Aes3D: Aesthetic Assessment in 3D Gaussian Splatting

2026-05-06Computer Vision and Pattern Recognition

Computer Vision and Pattern RecognitionArtificial Intelligence
AI summary

The authors focus on evaluating how good 3D scenes created with a method called 3D Gaussian Splatting look, beyond just technical accuracy. They created a new dataset called Aesthetic3D with ratings about scene beauty and designed a model named Aes3DGSNet that predicts aesthetic scores directly from the 3D data without needing to render images. This makes it faster and less resource-heavy. Their system can understand higher-level art qualities like harmony and composition in 3D scenes, which previous methods missed.

3D Gaussian Splattingaesthetic assessmentneural rendering3D scene representationdataset annotationscene compositionmachine learning modelperceptual realismregressionlightweight model
Authors
Chuanzhi Xu, Boyu Wei, Haoxian Zhou, Xuanhua Yin, Zihan Deng, Haodong Chen, Qiang Qu, Weidong Cai
Abstract
As 3D Gaussian Splatting (3DGS) gains attention in immersive media and digital content creation, assessing the aesthetics of 3D scenes becomes important in helping creators build more visually compelling 3D content. However, existing evaluation methods for 3D scenes primarily emphasize reconstruction fidelity and perceptual realism, largely overlooking higher-level aesthetic attributes such as composition, harmony, and visual appeal.
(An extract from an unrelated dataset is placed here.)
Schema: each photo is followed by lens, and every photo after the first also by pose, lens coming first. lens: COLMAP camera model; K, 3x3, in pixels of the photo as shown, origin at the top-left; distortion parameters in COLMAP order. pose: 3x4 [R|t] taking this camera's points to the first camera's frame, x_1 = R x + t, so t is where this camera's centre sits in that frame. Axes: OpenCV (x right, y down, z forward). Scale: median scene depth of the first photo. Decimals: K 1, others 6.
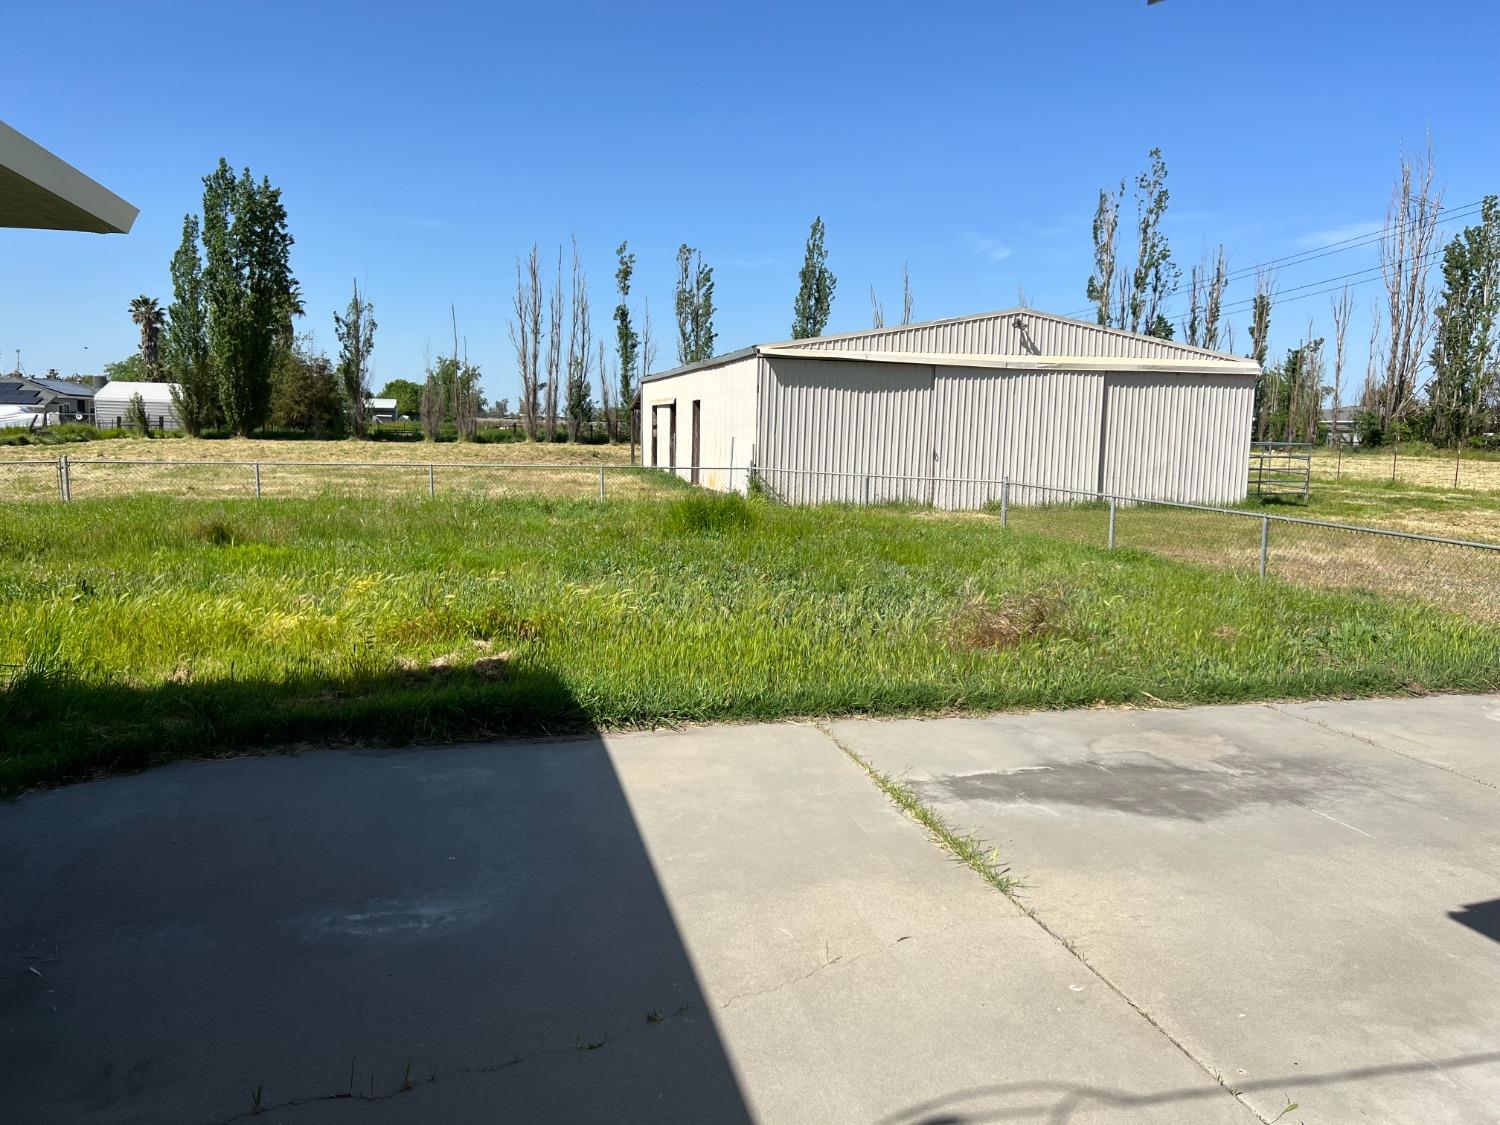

This limitation comes from two key challenges: (1) the absence of general 3DGS datasets with aesthetic annotations, and (2) the intrinsic nature of 3DGS as a low-level primitive representation, which makes it difficult to capture high-level aesthetic features. To address these challenges, we propose Aes3D, the first systematic framework for assessing the aesthetics of 3D neural rendering scenes. Aes3D includes Aesthetic3D, the first dataset dedicated to 3D scene aesthetic assessment, built on our proposed annotation strategy for 3D scene aesthetics. In addition, we present Aes3DGSNet, a lightweight model that directly predicts scene-level aesthetic scores from 3DGS representations. Notably, our model operates solely on 3D Gaussian primitives, eliminating the need for rendering multi-view images and thus reducing computational cost and hardware requirements. Through aesthetics-supervised learning on multi-view 3DGS scene representations, Aes3DGSNet effectively captures high-level aesthetic cues and accurately regresses aesthetic scores. Experimental results demonstrate that our approach achieves strong performance while maintaining a lightweight design, establishing a new benchmark for 3D scene aesthetic assessment. Code and datasets will be made available in a future version.